Transcribed page contents:

* * * *

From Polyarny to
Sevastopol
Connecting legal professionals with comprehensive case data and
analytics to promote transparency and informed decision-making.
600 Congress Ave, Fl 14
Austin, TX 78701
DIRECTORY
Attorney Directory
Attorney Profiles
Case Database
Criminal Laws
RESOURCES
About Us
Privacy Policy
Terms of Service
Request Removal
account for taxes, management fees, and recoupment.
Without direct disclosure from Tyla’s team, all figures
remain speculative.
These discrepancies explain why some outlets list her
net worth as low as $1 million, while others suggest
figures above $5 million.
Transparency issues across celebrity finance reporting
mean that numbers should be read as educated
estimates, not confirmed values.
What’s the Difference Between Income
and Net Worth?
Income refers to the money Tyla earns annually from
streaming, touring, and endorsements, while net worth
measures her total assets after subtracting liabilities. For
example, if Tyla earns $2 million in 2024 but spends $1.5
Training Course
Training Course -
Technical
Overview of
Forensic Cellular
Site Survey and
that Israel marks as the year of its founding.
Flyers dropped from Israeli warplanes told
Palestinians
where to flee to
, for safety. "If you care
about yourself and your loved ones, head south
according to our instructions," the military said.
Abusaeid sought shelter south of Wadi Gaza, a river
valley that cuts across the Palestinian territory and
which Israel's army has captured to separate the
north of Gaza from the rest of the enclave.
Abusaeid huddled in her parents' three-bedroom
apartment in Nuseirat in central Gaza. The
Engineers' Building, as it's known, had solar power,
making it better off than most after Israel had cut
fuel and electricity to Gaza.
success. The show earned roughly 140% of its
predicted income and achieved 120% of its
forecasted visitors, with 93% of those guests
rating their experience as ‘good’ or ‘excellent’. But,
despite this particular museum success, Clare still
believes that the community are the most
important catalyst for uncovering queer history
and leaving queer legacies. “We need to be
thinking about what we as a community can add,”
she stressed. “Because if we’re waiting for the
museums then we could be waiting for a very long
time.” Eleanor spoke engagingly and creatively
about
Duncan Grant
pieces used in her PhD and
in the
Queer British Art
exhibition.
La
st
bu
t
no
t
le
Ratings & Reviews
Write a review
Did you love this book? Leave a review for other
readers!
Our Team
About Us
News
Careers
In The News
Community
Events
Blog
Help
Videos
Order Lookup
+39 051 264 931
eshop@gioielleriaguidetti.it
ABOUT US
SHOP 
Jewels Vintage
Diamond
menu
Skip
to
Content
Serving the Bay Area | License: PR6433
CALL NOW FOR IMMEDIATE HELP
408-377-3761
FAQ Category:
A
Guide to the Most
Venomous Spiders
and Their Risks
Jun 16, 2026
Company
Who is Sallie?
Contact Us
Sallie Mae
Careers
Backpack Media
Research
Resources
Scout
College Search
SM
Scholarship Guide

* * * *

* WHAT THE EXERCISE ASKS
Return the entries exactly through the "What’s the Difference Between Income" line.

* FINISHED TASK
From Polyarny to
Sevastopol
Connecting legal professionals with comprehensive case data and
analytics to promote transparency and informed decision-making.
600 Congress Ave, Fl 14
Austin, TX 78701
DIRECTORY
Attorney Directory
Attorney Profiles
Case Database
Criminal Laws
RESOURCES
About Us
Privacy Policy
Terms of Service
Request Removal
account for taxes, management fees, and recoupment.
Without direct disclosure from Tyla’s team, all figures
remain speculative.
These discrepancies explain why some outlets list her
net worth as low as $1 million, while others suggest
figures above $5 million.
Transparency issues across celebrity finance reporting
mean that numbers should be read as educated
estimates, not confirmed values.
What’s the Difference Between Income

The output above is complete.